Department Anatomy & Neurosciences, Amsterdam UMC, Vrije Universiteit Amsterdam, Amsterdam, Netherlands.
Department of Biomedical Sciences of Cells & Systems, section Molecular Neurobiology, University of Groningen, University Medical Center Groningen, Groningen, Netherlands.
Glia. 2021 Dec;69(12):2933-2946. doi: 10.1002/glia.24078. Epub 2021 Aug 18.
The advent of RNA-sequencing techniques has made it possible to generate large, unbiased gene expression datasets of tissues and cell types. Several studies describing gene expression data of microglia from Alzheimer's disease or multiple sclerosis have been published, aiming to generate more insight into the role of microglia in these neurological diseases. Though the raw sequencing data are often deposited in open access databases, the most accessible source of data for scientists is what is reported in published manuscripts. We observed a relatively limited overlap in reported differentially expressed genes between various microglia RNA-sequencing studies from multiple sclerosis or Alzheimer's diseases. It was clear that differences in experimental set up influenced the number of overlapping reported genes. However, even when the experimental set up was very similar, we observed that overlap in reported genes could be low. We identified that papers reporting large numbers of differentially expressed microglial genes generally showed higher overlap with other papers. In addition, though the pathology present within the tissue used for sequencing can greatly influence microglia gene expression, often the pathology present in samples used for sequencing was underreported, leaving it difficult to assess the data. Whereas reanalyzing every raw dataset could reduce the variation that contributes to the observed limited overlap in reported genes, this is not feasible for labs without (access to) bioinformatic expertise. In this study, we thus provide an overview of data present in manuscripts and their supplementary files and how these data can be interpreted.

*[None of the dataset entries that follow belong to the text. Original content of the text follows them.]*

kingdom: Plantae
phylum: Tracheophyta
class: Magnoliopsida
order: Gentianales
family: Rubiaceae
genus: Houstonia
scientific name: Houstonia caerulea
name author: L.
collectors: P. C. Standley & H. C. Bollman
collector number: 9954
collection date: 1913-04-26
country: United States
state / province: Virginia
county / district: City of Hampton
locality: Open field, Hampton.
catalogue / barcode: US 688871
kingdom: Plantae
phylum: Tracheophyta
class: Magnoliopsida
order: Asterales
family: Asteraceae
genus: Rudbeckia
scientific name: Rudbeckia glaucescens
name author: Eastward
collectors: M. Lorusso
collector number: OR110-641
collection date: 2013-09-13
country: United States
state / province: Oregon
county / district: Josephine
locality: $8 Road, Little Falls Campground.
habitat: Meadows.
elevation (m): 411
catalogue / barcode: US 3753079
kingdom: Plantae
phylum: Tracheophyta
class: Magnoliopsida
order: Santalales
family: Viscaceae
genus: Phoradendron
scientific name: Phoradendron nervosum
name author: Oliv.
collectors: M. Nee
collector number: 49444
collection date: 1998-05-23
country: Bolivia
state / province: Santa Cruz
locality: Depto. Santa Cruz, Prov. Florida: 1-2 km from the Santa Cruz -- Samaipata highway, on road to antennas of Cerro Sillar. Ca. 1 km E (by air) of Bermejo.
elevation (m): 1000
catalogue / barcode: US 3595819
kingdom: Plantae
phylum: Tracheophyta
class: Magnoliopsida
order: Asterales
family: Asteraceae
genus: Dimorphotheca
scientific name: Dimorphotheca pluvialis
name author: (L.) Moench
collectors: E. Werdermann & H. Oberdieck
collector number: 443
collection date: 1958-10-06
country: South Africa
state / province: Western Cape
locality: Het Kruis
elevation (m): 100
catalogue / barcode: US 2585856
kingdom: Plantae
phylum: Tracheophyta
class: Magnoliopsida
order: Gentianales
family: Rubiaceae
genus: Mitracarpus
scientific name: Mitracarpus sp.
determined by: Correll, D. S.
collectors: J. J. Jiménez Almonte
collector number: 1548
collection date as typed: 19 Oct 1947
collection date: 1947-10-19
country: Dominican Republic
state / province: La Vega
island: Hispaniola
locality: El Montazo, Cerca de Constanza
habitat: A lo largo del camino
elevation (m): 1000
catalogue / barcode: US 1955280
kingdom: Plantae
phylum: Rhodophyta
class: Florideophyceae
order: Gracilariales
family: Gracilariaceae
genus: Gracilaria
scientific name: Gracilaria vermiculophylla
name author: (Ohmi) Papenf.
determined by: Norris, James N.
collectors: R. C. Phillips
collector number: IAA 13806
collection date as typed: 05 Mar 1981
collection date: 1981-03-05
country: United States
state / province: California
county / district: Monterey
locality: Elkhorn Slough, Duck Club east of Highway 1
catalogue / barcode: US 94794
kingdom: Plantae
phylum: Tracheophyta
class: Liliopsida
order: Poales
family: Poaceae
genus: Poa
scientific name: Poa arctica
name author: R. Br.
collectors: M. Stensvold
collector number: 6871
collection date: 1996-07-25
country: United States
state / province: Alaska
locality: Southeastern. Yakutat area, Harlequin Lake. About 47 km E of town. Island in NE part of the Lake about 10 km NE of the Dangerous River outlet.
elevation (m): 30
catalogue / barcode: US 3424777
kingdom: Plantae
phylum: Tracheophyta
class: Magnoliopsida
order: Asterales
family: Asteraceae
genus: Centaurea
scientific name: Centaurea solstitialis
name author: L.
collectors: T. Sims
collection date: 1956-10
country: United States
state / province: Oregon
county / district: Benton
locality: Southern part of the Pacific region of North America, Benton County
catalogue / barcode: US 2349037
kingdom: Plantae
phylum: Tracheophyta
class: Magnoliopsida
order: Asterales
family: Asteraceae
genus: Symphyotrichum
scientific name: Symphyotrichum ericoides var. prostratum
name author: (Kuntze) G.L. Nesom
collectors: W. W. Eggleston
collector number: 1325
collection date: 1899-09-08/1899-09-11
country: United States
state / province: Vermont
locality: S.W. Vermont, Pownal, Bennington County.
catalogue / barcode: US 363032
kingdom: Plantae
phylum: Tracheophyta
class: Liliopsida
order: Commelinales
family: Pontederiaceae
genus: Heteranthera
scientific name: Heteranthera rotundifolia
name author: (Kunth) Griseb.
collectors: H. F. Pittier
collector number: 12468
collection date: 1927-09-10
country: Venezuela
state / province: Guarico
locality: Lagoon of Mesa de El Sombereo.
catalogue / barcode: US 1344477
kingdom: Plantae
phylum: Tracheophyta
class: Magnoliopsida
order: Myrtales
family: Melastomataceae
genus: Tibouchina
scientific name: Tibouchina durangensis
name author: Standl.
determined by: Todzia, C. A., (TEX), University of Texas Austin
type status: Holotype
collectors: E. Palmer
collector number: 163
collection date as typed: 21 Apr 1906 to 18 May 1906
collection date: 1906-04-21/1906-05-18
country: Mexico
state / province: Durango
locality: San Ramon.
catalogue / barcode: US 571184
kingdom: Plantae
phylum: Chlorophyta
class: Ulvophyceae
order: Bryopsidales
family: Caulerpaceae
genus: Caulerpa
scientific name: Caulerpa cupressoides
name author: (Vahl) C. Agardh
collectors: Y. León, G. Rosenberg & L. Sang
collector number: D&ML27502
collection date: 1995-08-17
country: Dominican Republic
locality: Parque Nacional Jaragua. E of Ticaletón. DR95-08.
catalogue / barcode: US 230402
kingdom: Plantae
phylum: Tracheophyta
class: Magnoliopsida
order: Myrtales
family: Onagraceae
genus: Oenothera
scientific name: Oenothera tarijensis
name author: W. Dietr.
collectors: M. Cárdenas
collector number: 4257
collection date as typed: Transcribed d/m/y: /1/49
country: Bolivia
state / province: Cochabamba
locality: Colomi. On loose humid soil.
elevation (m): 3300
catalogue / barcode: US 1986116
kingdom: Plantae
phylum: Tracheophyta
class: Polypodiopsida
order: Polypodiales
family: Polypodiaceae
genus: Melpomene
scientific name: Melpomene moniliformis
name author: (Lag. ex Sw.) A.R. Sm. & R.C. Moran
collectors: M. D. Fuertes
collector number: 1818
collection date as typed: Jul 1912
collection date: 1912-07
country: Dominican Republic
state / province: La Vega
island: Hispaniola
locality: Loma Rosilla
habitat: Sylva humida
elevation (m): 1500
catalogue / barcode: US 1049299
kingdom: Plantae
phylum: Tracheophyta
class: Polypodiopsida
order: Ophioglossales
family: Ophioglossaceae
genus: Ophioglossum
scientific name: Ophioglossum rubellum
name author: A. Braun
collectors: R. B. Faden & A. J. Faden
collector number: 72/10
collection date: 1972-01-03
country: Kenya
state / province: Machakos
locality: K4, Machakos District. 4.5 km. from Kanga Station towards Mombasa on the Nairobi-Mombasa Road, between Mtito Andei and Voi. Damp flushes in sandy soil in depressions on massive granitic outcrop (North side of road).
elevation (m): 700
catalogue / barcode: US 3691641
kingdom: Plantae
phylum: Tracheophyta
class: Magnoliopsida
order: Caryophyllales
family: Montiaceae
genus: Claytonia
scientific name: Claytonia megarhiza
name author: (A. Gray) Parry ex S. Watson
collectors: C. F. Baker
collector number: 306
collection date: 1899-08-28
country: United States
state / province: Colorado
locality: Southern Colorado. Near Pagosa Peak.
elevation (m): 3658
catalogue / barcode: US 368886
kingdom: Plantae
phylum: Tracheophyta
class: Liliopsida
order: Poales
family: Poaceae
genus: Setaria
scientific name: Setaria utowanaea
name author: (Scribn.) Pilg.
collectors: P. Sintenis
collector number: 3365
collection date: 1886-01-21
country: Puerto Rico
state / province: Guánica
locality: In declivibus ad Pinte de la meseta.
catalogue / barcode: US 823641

RNA 测序技术的出现使得对组织和细胞类型的大规模、无偏基因表达数据集进行生成成为可能。已经发表了几项描述阿尔茨海默病或多发性硬化症中小胶质细胞基因表达数据的研究,旨在更深入地了解小胶质细胞在这些神经疾病中的作用。虽然原始测序数据通常被存储在开放获取数据库中,但科学家最容易获得的数据来源是已发表的手稿中报告的数据。我们观察到,来自多发性硬化症或阿尔茨海默病的各种小胶质细胞 RNA 测序研究中报告的差异表达基因之间的重叠相对有限。实验设置的差异显然会影响报告基因的数量。然而,即使实验设置非常相似,我们也观察到报告基因的重叠可能很低。我们发现,报告大量差异表达的小胶质细胞基因的论文通常与其他论文有更高的重叠。此外,尽管用于测序的组织中的病理变化会极大地影响小胶质细胞的基因表达,但测序样本中存在的病理变化往往被低估,这使得难以评估数据。虽然重新分析每个原始数据集可以减少导致报告基因中观察到的有限重叠的变化,但对于没有(访问)生物信息学专业知识的实验室来说,这是不可行的。在这项研究中,我们因此提供了对论文及其补充文件中存在的数据的概述,以及如何解释这些数据。